**Information supplied:**
"""
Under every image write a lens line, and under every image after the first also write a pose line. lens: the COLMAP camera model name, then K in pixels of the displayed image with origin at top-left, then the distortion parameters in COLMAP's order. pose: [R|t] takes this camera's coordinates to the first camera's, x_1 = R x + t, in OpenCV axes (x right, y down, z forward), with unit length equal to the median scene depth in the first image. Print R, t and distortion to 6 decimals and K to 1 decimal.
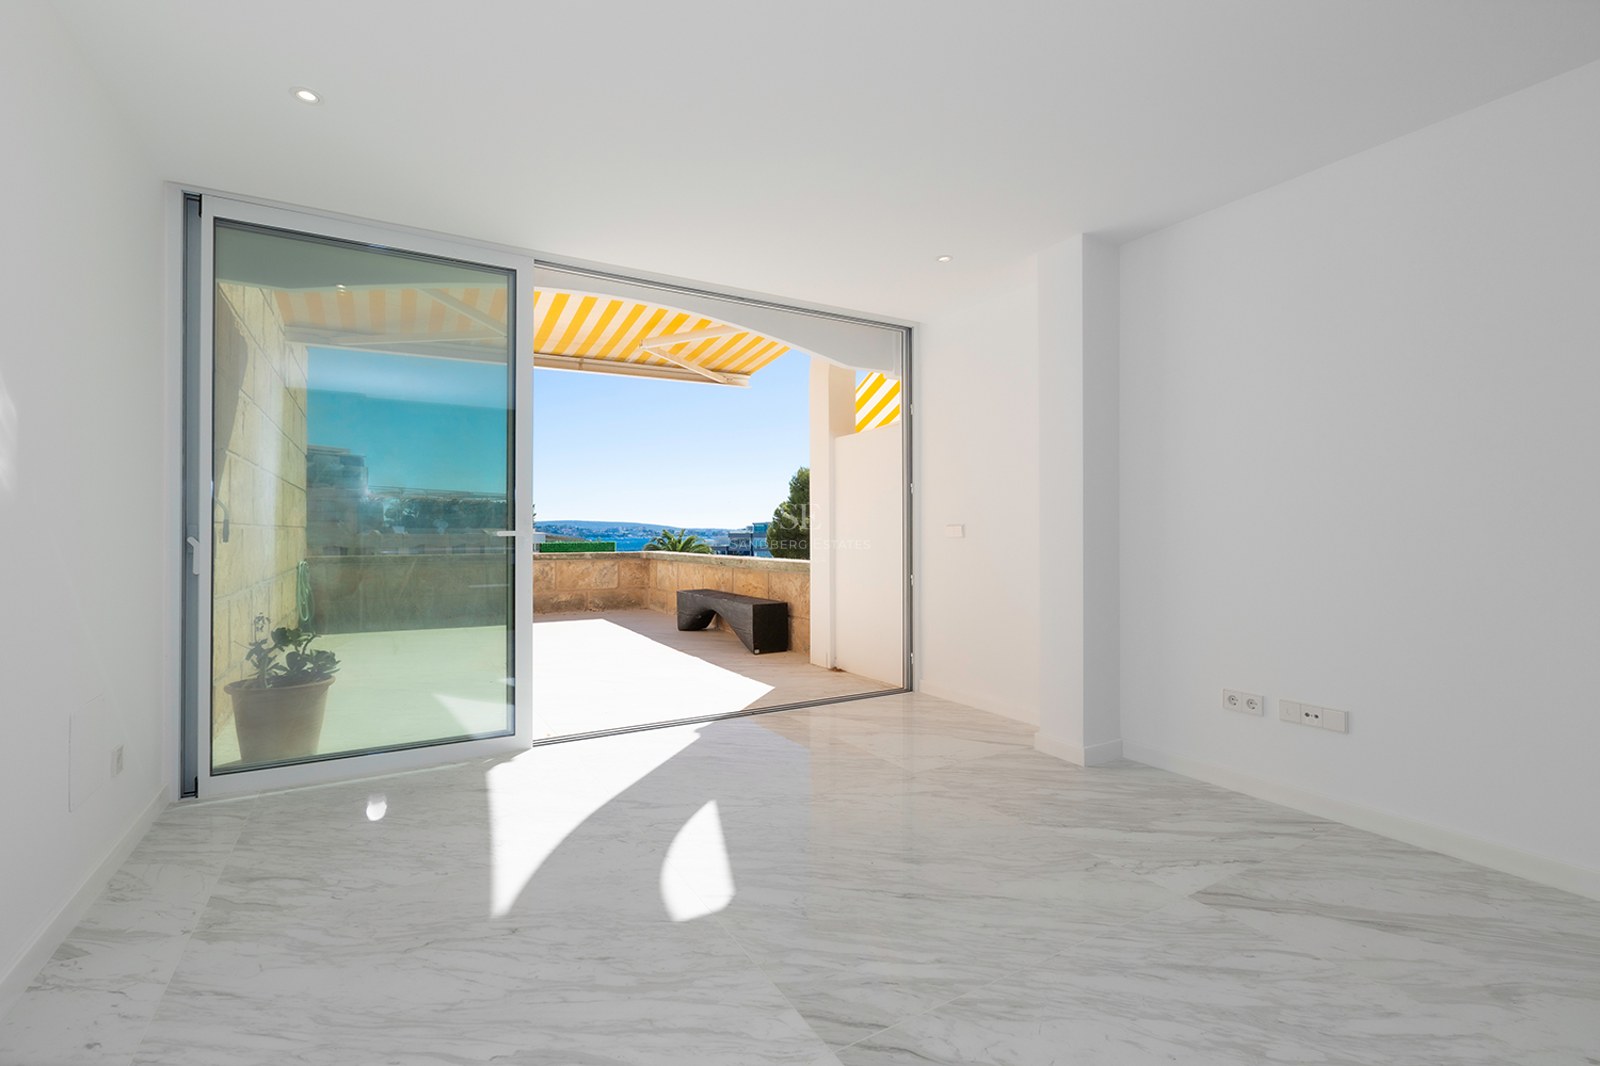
lens RADIAL K [[720.7, 0, 794.3], [0, 720.7, 533.6], [0, 0, 1]] dist [0.001882, 0.000106]
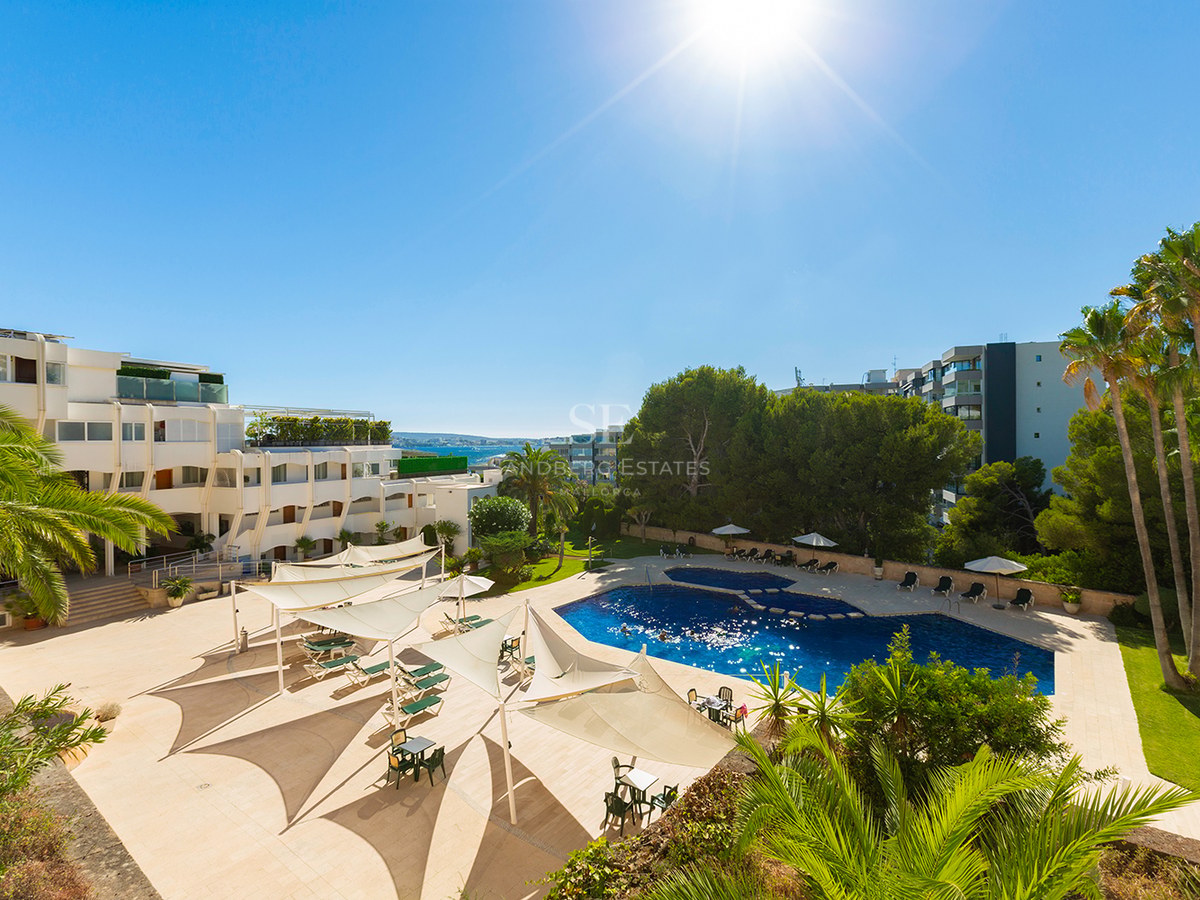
lens RADIAL K [[601.1, 0, 592.1], [0, 601.1, 444.5], [0, 0, 1]] dist [0.003431, 0.000308]
pose [[0.999790, -0.008705, 0.018539, -0.553121], [0.008596, 0.999945, 0.005943, -0.061367], [-0.018589, -0.005782, 0.999810, 0.860255]]
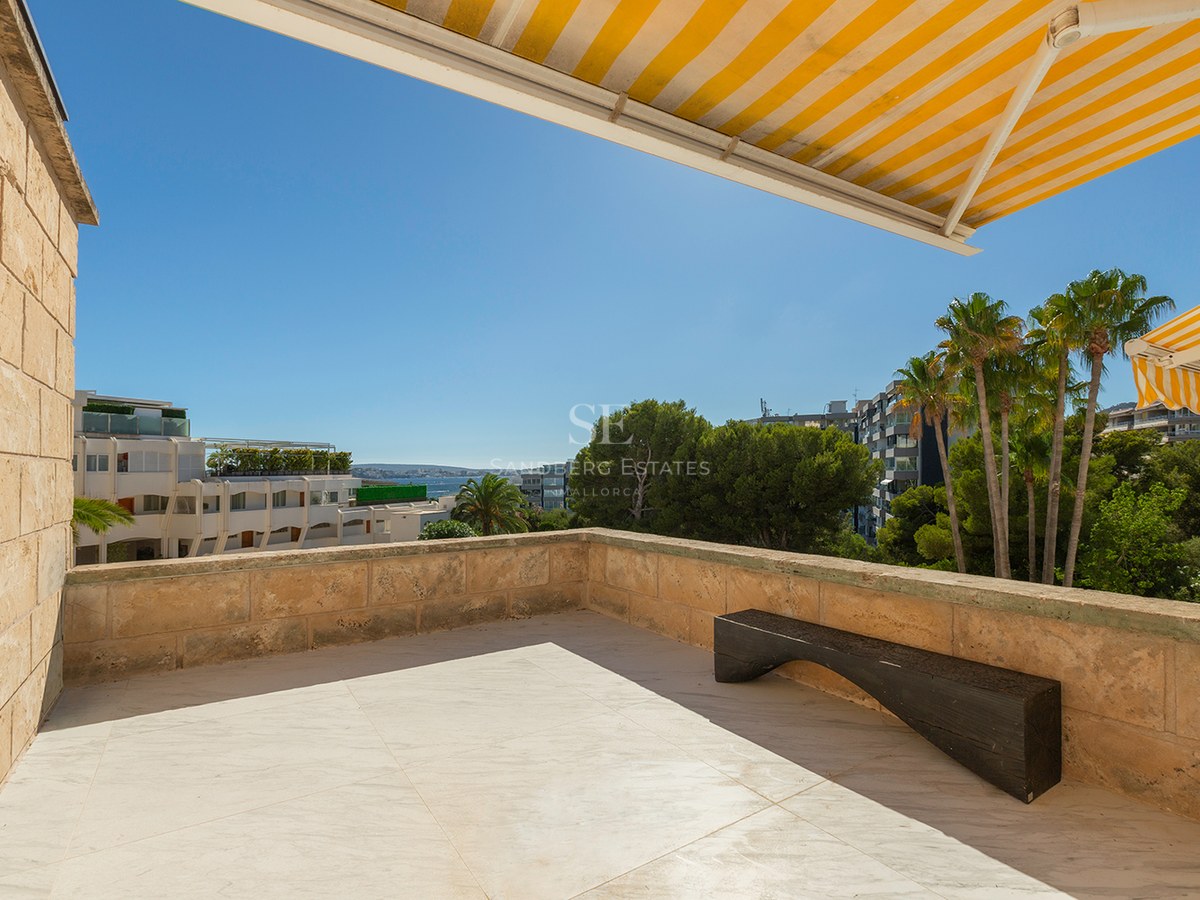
"""
Reproduce the listing verbatim, and keep the pictures out of the copy.

Under every image write a lens line, and under every image after the first also write a pose line. lens: the COLMAP camera model name, then K in pixels of the displayed image with origin at top-left, then the distortion parameters in COLMAP's order. pose: [R|t] takes this camera's coordinates to the first camera's, x_1 = R x + t, in OpenCV axes (x right, y down, z forward), with unit length equal to the median scene depth in the first image. Print R, t and distortion to 6 decimals and K to 1 decimal.
lens RADIAL K [[720.7, 0, 794.3], [0, 720.7, 533.6], [0, 0, 1]] dist [0.001882, 0.000106]
lens RADIAL K [[601.1, 0, 592.1], [0, 601.1, 444.5], [0, 0, 1]] dist [0.003431, 0.000308]
pose [[0.999790, -0.008705, 0.018539, -0.553121], [0.008596, 0.999945, 0.005943, -0.061367], [-0.018589, -0.005782, 0.999810, 0.860255]]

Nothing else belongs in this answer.